> [How to complete this task]
Only the lines below between the ones containing "Table 2. Process parameters and their" and "Fig. 3 Ozone", inclusive, are to be reproduced, each exactly as it stands.

> [Records supplied]
---*---

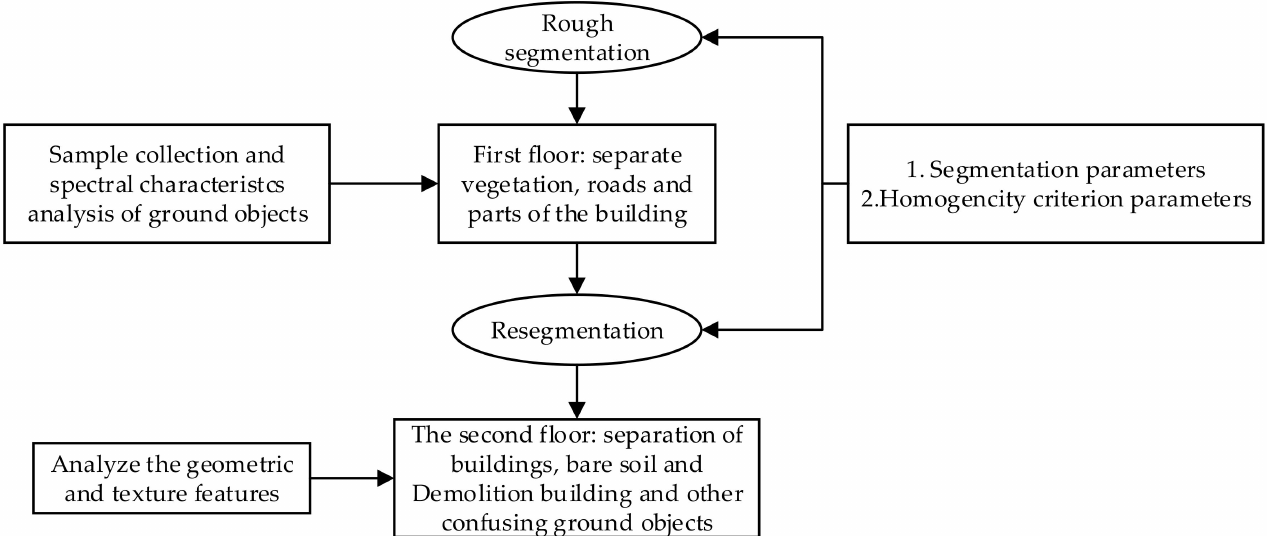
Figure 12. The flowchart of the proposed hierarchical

---*---

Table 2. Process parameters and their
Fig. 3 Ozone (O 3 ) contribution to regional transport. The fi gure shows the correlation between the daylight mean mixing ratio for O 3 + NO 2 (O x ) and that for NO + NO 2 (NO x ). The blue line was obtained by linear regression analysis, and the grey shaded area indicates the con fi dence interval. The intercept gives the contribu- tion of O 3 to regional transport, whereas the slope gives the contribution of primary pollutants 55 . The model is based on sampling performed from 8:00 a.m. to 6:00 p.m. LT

---*---

> [Answer]
Table 2. Process parameters and their
Fig. 3 Ozone (O 3 ) contribution to regional transport. The fi gure shows the correlation between the daylight mean mixing ratio for O 3 + NO 2 (O x ) and that for NO + NO 2 (NO x ). The blue line was obtained by linear regression analysis, and the grey shaded area indicates the con fi dence interval. The intercept gives the contribu- tion of O 3 to regional transport, whereas the slope gives the contribution of primary pollutants 55 . The model is based on sampling performed from 8:00 a.m. to 6:00 p.m. LT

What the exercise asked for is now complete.